Задание 1:
Ответьте на вопросы по тексту о перспективах экономики Беларуси.
(a) Какую отрасль с мобильными кадрами упоминает автор, говоря о потенциале?
(b) Какие страны, согласно тексту, вошли в ЕС?
(c) С какой страной сравнивается стоимость рабочей силы в Беларуси?
Задание 2: Перепишите дословно часть текста о перспективах экономики Беларуси, начиная со слов «В Европе таких» и продолжая до слов «себестоимость своего производства.» включительно.
Задание 3: Напишите продолжение текста о перспективах экономики Беларуси, начав сразу после его последнего предложения.

В целом мне кажется, что бизнес-стратегия для Беларуси как буферной страны, которая с одной стороны в экономическом союзе с Россией, но с другой стороны берет финансирование и инвестиционные товары с Запада, при этом может свободно торговать с соседями, была в принципе неплохой. Вопрос в том, как ее восстановить в новом мире, который нас ждет. Это лирическое отступление по поводу геополитики.

Если говорить о потенциале, то я думаю про такие отрасли как IT, где мобильные кадры. Однако в условиях, когда люди покинули страну, восстановить такие отрасли будет, конечно же, непросто.

Мне кажется, что в любом случае в Беларуси сохранится производственный потенциал и производственная инфраструктура. 

Если предполагать, что отношения с Россией не разрушатся, то Беларусь может быть интересной площадкой с хорошим производственной площадкой и квалифицированными кадрами, которая будет производить для этого рынка и стран третьего мира. Потому что соотношение цены и качества является хорошим. Рабочая сила в Беларуси уже не дороже, чем в Китае — скорее наоборот, при этом страна в центре Европы. 

В Европе таких лоукост-стран становится меньше и меньше. Болгария и Румыния вошли в ЕС, зарплаты растут атомными темпами. Естественно, послевоенная Украина и Беларусь интересны как лоукост-плацдарм, где можно что-то производить. Это могут быть автокомпоненты, деревопереработка и даже машиностроение, если власти позволят реорганизовать беларусские заводы и снимут с них социальную нагрузку — чтобы они могли быть конкурентными и не перекладывали множество социальных издержек на себестоимость своего производства.

Исходные данные:
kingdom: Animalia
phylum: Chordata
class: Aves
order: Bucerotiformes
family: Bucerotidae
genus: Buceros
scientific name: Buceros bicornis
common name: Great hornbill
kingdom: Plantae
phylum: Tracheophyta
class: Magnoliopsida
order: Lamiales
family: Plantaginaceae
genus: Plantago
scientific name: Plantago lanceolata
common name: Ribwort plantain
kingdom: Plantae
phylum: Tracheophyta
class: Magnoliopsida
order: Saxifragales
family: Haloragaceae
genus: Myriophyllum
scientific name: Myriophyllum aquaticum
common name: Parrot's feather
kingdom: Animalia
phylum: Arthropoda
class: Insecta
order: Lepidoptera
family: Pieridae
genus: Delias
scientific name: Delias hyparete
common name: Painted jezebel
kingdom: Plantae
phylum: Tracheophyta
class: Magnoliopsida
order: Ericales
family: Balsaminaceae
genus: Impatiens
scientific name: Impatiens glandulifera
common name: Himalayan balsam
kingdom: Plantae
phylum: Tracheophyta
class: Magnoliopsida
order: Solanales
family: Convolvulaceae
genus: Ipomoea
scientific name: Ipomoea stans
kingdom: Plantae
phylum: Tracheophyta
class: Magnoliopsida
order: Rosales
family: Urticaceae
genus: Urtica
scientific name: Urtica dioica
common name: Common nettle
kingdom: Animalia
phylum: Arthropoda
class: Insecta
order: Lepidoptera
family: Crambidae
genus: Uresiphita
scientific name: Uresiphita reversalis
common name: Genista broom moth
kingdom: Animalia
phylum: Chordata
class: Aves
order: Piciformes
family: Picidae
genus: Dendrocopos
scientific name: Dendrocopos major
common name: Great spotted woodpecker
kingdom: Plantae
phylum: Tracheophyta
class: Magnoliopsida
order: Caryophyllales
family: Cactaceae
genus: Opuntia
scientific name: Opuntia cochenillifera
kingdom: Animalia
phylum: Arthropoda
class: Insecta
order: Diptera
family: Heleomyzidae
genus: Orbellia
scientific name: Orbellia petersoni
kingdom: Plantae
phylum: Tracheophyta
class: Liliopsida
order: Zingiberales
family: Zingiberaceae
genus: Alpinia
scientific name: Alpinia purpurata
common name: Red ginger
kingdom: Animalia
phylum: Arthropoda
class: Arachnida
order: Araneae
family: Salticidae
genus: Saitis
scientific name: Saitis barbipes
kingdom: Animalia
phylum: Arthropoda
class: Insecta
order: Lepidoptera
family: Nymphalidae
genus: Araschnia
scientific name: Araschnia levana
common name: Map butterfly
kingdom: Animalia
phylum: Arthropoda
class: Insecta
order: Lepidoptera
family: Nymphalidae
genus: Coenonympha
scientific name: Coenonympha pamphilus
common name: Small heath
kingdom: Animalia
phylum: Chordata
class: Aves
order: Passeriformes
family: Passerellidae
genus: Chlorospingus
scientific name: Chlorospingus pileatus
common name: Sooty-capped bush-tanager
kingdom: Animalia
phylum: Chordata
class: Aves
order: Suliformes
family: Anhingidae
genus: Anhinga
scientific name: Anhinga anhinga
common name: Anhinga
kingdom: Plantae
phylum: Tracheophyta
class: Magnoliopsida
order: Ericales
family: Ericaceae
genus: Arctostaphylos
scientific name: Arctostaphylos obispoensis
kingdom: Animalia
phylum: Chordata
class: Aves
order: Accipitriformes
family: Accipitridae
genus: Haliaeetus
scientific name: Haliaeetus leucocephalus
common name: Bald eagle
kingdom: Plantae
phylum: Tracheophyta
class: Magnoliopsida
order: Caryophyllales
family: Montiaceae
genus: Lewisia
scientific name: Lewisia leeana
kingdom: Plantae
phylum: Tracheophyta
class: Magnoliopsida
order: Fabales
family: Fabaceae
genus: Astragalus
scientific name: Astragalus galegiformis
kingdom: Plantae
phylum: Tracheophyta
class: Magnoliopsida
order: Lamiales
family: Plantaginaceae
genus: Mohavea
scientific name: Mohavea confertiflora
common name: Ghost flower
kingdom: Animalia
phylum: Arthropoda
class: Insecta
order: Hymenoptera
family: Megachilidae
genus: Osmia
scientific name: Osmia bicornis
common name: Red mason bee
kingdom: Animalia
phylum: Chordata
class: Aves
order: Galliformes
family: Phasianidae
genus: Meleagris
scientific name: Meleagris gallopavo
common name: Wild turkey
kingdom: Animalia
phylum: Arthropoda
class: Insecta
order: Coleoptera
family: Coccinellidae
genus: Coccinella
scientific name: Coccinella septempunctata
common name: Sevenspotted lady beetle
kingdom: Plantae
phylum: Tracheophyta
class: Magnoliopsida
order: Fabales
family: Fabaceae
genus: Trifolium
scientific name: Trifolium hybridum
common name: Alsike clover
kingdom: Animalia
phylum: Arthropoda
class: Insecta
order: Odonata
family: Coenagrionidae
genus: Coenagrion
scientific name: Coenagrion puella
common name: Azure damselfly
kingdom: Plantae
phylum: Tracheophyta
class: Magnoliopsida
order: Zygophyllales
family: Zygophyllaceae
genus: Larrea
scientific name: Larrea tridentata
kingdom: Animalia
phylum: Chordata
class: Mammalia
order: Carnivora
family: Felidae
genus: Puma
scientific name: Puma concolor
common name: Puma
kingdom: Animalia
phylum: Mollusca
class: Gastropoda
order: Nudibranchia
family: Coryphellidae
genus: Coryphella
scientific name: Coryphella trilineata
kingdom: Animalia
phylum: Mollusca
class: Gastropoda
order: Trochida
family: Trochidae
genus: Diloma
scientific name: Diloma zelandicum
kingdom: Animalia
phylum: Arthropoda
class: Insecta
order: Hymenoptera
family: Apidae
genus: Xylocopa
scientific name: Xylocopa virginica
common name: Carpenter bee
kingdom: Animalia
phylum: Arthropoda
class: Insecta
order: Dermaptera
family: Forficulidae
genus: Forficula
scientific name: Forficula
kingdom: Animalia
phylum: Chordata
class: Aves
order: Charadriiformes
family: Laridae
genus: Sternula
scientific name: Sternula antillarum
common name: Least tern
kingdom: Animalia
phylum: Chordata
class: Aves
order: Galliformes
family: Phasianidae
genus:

Ответ 1:
(a) IT.
(b) Болгария и Румыния.
(c) С Китаем.

Ответ 2:
В Европе таких лоукост-стран становится меньше и меньше. Болгария и Румыния вошли в ЕС, зарплаты растут атомными темпами. Естественно, послевоенная Украина и Беларусь интересны как лоукост-плацдарм, где можно что-то производить. Это могут быть автокомпоненты, деревопереработка и даже машиностроение, если власти позволят реорганизовать беларусские заводы и снимут с них социальную нагрузку — чтобы они могли быть конкурентными и не перекладывали множество социальных издержек на себестоимость своего производства.

Ответ 3:
Я вижу потенциал в производстве еще и потому, что в нем кадры сейчас в диапазоне от 40 до 60 лет — то есть не так подвижны и не станут массово уезжать из страны. 

Они будут готовы за вменяемые деньги работать и ориентироваться при этом на глобальный рынок. 

В одном из Ваших интервью прочел мысль, что Беларусь похожа на Германию в плане производственной культуры. Это нам явно в плюс. Что еще можно было бы позаимствовать в Германии? 

— Да, это безусловно. И я это говорю всякий раз, когда задаю вопрос, почему Германия конкурентна и слышу ответ про хорошие кадры, подготовку, условия финансирования и так далее. Это все правильно, но не хватает одного ключевого элемента — местного самоуправления. 

В Германии традиция местного самоуправления гораздо старше федерализма. Федеральное государство было создано в 1871 году Бисмарком через объединение Германии. Через него был создан большой внутренний рынок и произошло делегирование определенных полномочий на федеральный уровень. До этого на уровне городов и районов на протяжении веков существовал сильный элемент местного самоуправления, когда городские и местные советы не назначались сверху, а избирались снизу — местным населением. То есть была обратная связь и тесная коллаборация, говоря современным языком, между администрациями, бизнесом, учреждениями образования и гражданским обществом. 

Отсюда культура добровольной службы, которая очень важна в Германии — например, до сих пор в маленьких городах нет профессиональной пожарной службы. Эту функцию выполняют жители города на добровольных началах в качестве дополнительной нагрузки к своей обычной работе. Но через это они получают определенные бонусы, раньше — имели голос при формулировании стратегии развития своего района или города. 

Мне кажется, что в Беларуси намного лучше, чем в Украине, а тем более в России и даже странах Балтии сохранился достаточно хороший уровень администрирования в регионах. 

Нужно просто заменить модель местного управления сверху вниз на модель снизу вверх. 

Дать голос местным предпринимателем, децентрализовать финансы с тем, чтобы люди могли сами управлять заработанными деньгами — решать во что инвестировать, что строить и что развивать. 

Это будет очень мощный толчок для развития всей страны — не только регионов, столицы или областных центров.

На одной конференции Вы задали вопрос, зачем стране, в которой нет реформ, элитные кадры. Реформы рано или поздно начнутся и вот в чем, по-Вашему, должна состоять именно кадровая?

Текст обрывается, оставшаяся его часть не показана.